Gender Segregation in the Dining Room
The notion that women and men should be paid equal wages is also overlooked due to hiring practices in the restaurant industry that solidify the gender wage gap. Female restaurant workers make on average 79 percent of what men do because women tend to hold the lower-paid positions in the restaurant world.
Women, especially women of color, hold a disproportionate amount of jobs in lower-paying restaurants while men dominate fine dining establishments—where wages can be 24 percent higher than wages in family style restaurants. Women who do obtain positions in fine dining are seldom hired as captains or martre d’s, the higher ranking, cushier positions with more supervising duties and less reliance on tips. One account from Tipped Over the Edge quotes a general manager refusing to hire a qualified women of color saying, “You don’t have the look to be a maître d’, but I can hire you as a hostess.”
There are laws that effectually set in stone wage inequality because these different ranks in restaurants hold different minimum wage requirements (the restaurant industry is one of the only sectors where you can find this discrepancy).
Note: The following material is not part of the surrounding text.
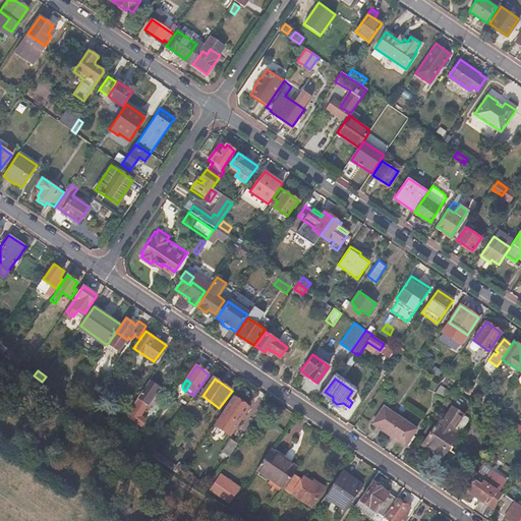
[(226,413),(235,419),(239,421),(248,407),(234,397),(225,412),(226,413)]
Many restaurant workers simply do not have enough money to support themselves: servers are forced to use food stamps at almost double the rate of the rest of the population. Rather than hold employers accountable to their staff, taxpayers have become responsible for the livelihood of many employed people through the size of their tips and the generosity of state programs.
“Try Not to Get Sick”
Not only do many restaurant workers receive painfully low wages, they often cannot afford to stay home when they get sick. In fact, ninety percent of restaurant workers lack paid sick days. One testimony from Tipped Over the Edge quotes a laughing manager telling a sick employee, who was concerned that if she did not go home she would make others sick, to “try not to cough.” Ninety percent of restaurant employees also lack employer-covered health insurance, making it even more difficult for them to seek medical care. Not only is this a violation of workers’ rights, it doesn’t make me feel very safe when I go out to try the best veggie burgers in DC.
My friends have to work in these unfair conditions but, unlike many restaurant workers, they have health insurance from their parents and are not providing for dependent children. For a single mother supporting a child on her own, Tipped Over the Edge shows that the restaurant industry can be a hostile work environment that lacks adequate living wages. Clearly change needs to come to the restaurant industry.
Margaret Kran-Annexstein is a Communications Intern with the Institute for Women’s Policy Research.